Which of the lines in the listing that follows hold "click"? Pull each one out.

→ **Provided records**
################

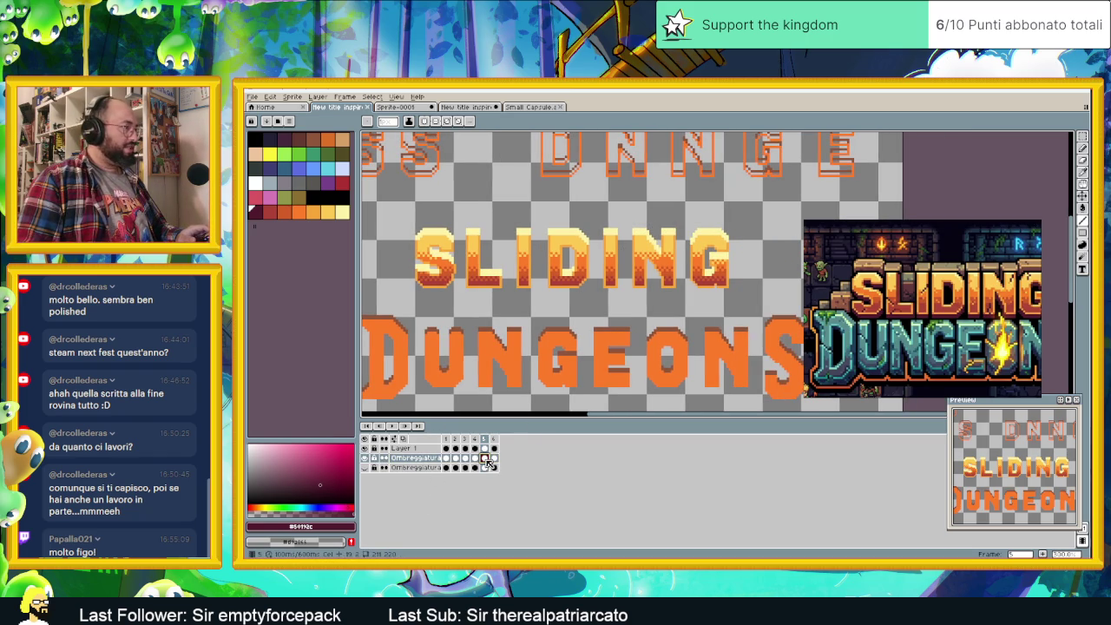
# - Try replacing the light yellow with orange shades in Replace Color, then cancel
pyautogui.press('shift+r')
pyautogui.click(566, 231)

################

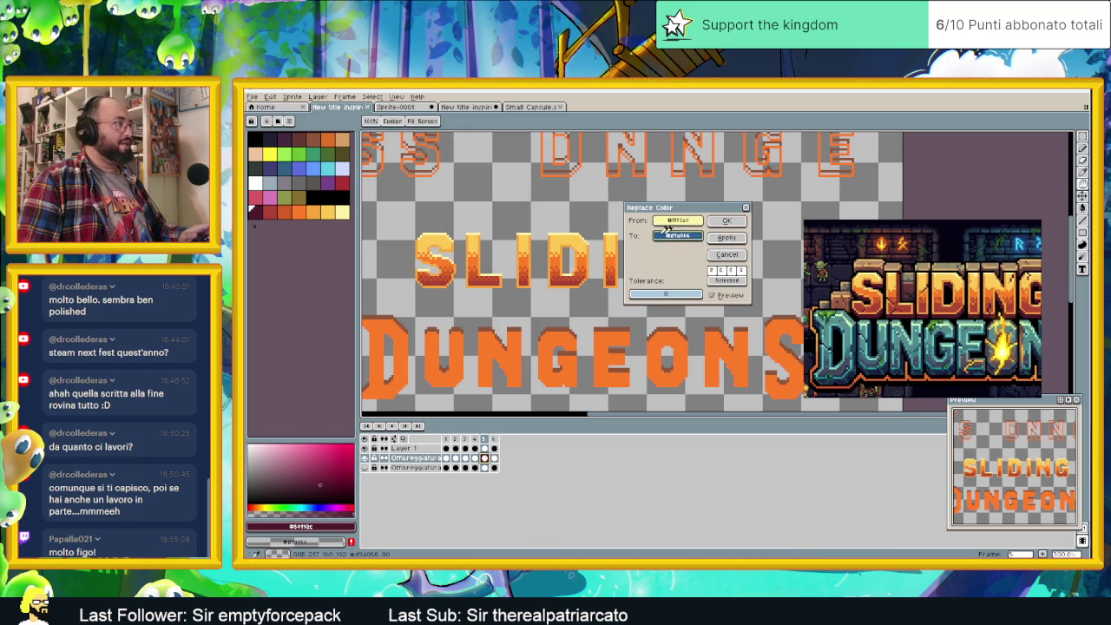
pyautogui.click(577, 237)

################

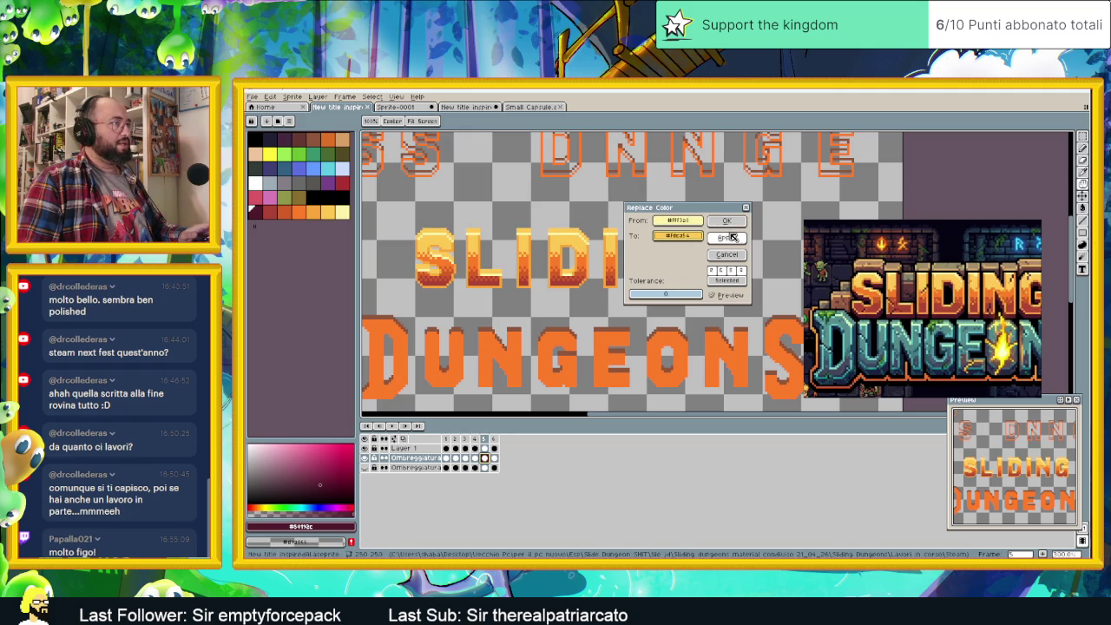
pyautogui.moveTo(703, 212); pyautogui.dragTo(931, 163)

################

→ **Response**
pyautogui.click(566, 231)
pyautogui.click(577, 237)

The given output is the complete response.